* _WRITTEN TASK 1_: Locate each line in the outline records that includes the string "matching", and copy every such line.

* _QUOTED PASSAGE_:
────────

In 2011, a question was submitted to the European Commission regarding stimulation of these "collision mitigation by braking" systems. The mandatory fitting (extra cost option) of Advanced Emergency Braking Systems in commercial vehicles will be implemented on 1 November 2013 for new vehicle types and on 1 November 2015 for all new vehicles in the European Union. This could, according to the impact assessment, ultimately prevent around 5,000 fatalities and 50,000 serious injuries per year across the EU.
A 2012 study by the Insurance Institute for Highway Safety examined how particular features of crash-avoidance systems affected the number of claims under various forms of insurance coverage. The findings indicate that two crash-avoidance features provide the biggest benefits: (a) autonomous braking that would brake on its own, if the driver does not, to avoid a forward collision, and (b) adaptive headlights that would shift the headlights in the direction the driver steers. They found lane departure systems to be not helpful, and perhaps harmful, at the circa 2012 stage of development.
Collision avoidance features are rapidly making their way into the new vehicle fleet. In a study of police-reported crashes, automatic emergency braking was found to reduce the incidence of rear-end crashes by 39 percent. A 2012 study suggests that if all cars feature the system, it will reduce accidents by up to 27 percent and save up to 8000 lives per year on European roads.
Several features are commonly found across collision avoidance systems.
Manufacturers that include pedestrian in some cars in their lineup include BMW, Ford, General Motors, Honda, Mercedes-Benz, Subaru, Toyota, Volkswagen, and Volvo.
BMW includes a "Driving Assistant Plus" package that includes "Approach and Pedestrian Warning with City Brake Activation". The system detects vehicles driving ahead and, at speeds of up to 60 km/h, also persons who are approaching with possibility of collision. The driver is warned by visual and acoustic signals and should the driver not react to the warning, and the range falls into the software programming, braking will be activated to reduce speed and help mitigate the critical situation.
Ford vehicles utilizes its "Obstacle Avoidance" technology relying on a mix of sensors, including a camera behind the rearview mirror, to scan the road for vehicles and pedestrians so as to steer away if the driver does not take action.
In 2004, Honda developed a night vision system that highlights pedestrians in front of the vehicle by alerting the driver with an audible chime and visually displaying them via HUD. The system only works in temperatures below 30 degrees Celsius (86 Fahrenheit). This system first appeared on the Honda Legend.

────────

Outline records
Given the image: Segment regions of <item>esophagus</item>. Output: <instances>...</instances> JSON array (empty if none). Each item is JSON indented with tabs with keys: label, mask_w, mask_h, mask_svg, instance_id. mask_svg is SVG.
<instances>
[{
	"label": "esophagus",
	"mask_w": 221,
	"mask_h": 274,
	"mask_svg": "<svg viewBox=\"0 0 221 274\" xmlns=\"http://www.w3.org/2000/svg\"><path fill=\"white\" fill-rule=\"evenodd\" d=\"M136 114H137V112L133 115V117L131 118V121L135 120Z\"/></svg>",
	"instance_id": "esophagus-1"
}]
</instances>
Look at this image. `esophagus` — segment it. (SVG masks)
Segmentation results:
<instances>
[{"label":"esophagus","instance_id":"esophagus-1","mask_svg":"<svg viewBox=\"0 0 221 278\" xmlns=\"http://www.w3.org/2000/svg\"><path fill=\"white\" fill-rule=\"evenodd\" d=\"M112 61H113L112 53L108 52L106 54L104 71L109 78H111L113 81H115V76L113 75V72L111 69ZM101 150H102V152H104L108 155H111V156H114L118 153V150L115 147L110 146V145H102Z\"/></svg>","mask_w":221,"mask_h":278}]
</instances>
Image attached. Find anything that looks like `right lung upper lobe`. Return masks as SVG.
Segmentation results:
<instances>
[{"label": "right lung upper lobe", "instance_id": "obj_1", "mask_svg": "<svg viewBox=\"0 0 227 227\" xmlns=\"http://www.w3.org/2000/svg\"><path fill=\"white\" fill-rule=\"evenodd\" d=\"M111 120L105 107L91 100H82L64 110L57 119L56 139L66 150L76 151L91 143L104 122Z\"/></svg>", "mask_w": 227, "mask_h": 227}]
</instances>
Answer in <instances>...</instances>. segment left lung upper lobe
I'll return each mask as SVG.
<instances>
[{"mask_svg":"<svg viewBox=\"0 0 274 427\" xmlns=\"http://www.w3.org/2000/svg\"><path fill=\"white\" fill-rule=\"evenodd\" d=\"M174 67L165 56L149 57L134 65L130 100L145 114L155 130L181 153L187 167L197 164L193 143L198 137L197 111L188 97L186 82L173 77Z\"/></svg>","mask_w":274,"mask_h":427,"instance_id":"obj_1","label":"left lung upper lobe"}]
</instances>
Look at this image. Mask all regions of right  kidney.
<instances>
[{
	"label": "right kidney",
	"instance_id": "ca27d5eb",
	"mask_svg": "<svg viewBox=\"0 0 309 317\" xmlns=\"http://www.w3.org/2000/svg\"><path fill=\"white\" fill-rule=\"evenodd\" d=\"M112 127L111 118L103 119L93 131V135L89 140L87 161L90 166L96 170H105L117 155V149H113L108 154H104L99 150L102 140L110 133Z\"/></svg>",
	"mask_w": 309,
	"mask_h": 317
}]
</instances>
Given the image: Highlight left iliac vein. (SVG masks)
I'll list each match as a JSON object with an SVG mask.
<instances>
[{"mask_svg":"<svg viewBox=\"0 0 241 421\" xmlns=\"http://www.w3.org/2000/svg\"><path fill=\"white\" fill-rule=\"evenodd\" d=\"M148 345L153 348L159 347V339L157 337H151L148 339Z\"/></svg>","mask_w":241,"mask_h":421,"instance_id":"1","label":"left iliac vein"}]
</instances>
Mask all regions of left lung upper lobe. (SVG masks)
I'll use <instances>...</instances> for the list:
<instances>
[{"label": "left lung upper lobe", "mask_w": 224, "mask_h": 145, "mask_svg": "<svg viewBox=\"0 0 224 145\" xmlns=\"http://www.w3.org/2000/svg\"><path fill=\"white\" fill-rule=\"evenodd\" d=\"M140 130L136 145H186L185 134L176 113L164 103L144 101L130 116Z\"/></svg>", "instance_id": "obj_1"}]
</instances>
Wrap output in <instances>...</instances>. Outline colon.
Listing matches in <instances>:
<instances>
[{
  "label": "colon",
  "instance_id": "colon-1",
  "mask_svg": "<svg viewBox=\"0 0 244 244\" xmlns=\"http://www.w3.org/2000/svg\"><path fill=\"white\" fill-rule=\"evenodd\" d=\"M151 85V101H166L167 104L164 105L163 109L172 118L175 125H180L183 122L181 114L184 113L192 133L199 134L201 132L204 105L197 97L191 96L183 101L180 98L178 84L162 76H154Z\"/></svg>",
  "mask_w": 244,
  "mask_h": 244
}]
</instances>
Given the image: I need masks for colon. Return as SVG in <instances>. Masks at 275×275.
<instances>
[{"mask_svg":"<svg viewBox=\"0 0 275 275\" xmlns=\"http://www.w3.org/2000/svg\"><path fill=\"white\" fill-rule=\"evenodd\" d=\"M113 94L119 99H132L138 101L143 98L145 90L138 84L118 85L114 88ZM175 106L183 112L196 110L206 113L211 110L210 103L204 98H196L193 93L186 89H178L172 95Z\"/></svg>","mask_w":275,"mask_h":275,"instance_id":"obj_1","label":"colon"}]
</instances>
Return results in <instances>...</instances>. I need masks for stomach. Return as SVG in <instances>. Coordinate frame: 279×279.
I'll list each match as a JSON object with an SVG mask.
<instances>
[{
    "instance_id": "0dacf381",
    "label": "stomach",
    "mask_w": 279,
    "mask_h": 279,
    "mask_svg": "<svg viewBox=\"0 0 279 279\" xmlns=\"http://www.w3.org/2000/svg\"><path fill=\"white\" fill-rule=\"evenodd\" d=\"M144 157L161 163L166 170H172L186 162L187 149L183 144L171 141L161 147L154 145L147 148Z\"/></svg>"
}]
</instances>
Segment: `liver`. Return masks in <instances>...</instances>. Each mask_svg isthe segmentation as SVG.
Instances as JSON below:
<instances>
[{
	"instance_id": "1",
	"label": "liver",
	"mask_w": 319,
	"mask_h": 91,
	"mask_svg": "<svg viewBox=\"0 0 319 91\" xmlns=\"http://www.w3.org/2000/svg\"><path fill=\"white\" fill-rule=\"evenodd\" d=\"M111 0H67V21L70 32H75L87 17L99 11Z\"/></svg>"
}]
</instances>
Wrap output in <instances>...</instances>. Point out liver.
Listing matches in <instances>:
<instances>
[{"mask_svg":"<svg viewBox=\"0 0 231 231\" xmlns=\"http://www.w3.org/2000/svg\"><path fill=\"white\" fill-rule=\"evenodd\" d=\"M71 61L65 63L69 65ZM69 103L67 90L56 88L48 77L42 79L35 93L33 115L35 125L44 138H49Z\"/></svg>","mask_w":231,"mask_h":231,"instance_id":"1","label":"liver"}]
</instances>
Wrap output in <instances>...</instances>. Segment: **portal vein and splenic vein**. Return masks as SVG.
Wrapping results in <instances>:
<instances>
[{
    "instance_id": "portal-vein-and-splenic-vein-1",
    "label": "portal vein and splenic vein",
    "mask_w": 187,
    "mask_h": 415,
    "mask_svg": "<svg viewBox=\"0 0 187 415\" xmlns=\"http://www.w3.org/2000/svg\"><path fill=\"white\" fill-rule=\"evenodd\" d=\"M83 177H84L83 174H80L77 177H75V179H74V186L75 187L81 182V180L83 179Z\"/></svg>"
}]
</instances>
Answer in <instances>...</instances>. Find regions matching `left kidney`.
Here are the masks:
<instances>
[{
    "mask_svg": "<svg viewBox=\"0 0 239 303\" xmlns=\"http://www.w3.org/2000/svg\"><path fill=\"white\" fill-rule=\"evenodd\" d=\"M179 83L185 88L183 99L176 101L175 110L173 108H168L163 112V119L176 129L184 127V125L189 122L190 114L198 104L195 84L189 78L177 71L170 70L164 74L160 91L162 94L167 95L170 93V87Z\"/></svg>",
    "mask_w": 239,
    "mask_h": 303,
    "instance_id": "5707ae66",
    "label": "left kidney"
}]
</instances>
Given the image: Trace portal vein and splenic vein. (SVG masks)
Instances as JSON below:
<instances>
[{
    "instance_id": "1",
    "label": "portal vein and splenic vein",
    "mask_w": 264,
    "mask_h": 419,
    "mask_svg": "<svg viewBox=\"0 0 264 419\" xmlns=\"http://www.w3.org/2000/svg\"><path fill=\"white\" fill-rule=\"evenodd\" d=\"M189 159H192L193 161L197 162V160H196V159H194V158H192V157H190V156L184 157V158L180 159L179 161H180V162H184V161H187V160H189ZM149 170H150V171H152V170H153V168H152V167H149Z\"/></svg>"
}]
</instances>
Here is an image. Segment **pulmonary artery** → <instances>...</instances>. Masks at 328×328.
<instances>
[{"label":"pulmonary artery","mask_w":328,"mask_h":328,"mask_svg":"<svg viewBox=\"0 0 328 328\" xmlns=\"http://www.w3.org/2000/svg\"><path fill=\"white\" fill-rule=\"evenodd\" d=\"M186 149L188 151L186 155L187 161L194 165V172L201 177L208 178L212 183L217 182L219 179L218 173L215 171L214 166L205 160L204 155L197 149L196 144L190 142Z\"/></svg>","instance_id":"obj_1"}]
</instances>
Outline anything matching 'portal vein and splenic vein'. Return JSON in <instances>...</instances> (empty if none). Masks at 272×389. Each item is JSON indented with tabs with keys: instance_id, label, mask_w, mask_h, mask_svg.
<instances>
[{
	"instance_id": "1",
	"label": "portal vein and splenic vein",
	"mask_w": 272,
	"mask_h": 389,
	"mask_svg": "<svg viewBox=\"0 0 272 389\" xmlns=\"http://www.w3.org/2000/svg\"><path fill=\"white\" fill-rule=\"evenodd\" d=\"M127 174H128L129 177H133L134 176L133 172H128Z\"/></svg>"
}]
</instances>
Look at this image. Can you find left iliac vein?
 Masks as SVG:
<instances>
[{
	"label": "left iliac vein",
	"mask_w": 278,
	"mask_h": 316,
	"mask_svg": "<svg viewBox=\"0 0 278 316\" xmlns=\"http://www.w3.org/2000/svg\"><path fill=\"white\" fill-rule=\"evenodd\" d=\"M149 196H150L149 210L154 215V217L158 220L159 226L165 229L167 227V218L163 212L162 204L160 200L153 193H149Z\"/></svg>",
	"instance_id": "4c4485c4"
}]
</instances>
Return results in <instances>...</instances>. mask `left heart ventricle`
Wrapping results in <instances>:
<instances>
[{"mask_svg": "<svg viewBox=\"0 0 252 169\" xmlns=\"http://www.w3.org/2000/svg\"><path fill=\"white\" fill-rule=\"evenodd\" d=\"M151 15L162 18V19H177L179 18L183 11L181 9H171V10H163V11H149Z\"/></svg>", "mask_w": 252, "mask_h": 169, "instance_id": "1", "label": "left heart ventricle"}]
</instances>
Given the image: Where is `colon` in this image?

────────

* _WRITTEN TASK 2_: According to the collision avoidance text, by what percentage did automatic emergency braking reduce rear-end crashes in the study of police-reported crashes?

* _RESPONSE 1_:
Answer in <instances>...</instances>. Find regions matching `left kidney`.
Outline anything matching 'portal vein and splenic vein'. Return JSON in <instances>...</instances> (empty if none). Masks at 272×389. Each item is JSON indented with tabs with keys: instance_id, label, mask_w, mask_h, mask_svg.

* _RESPONSE 2_: By 39 percent.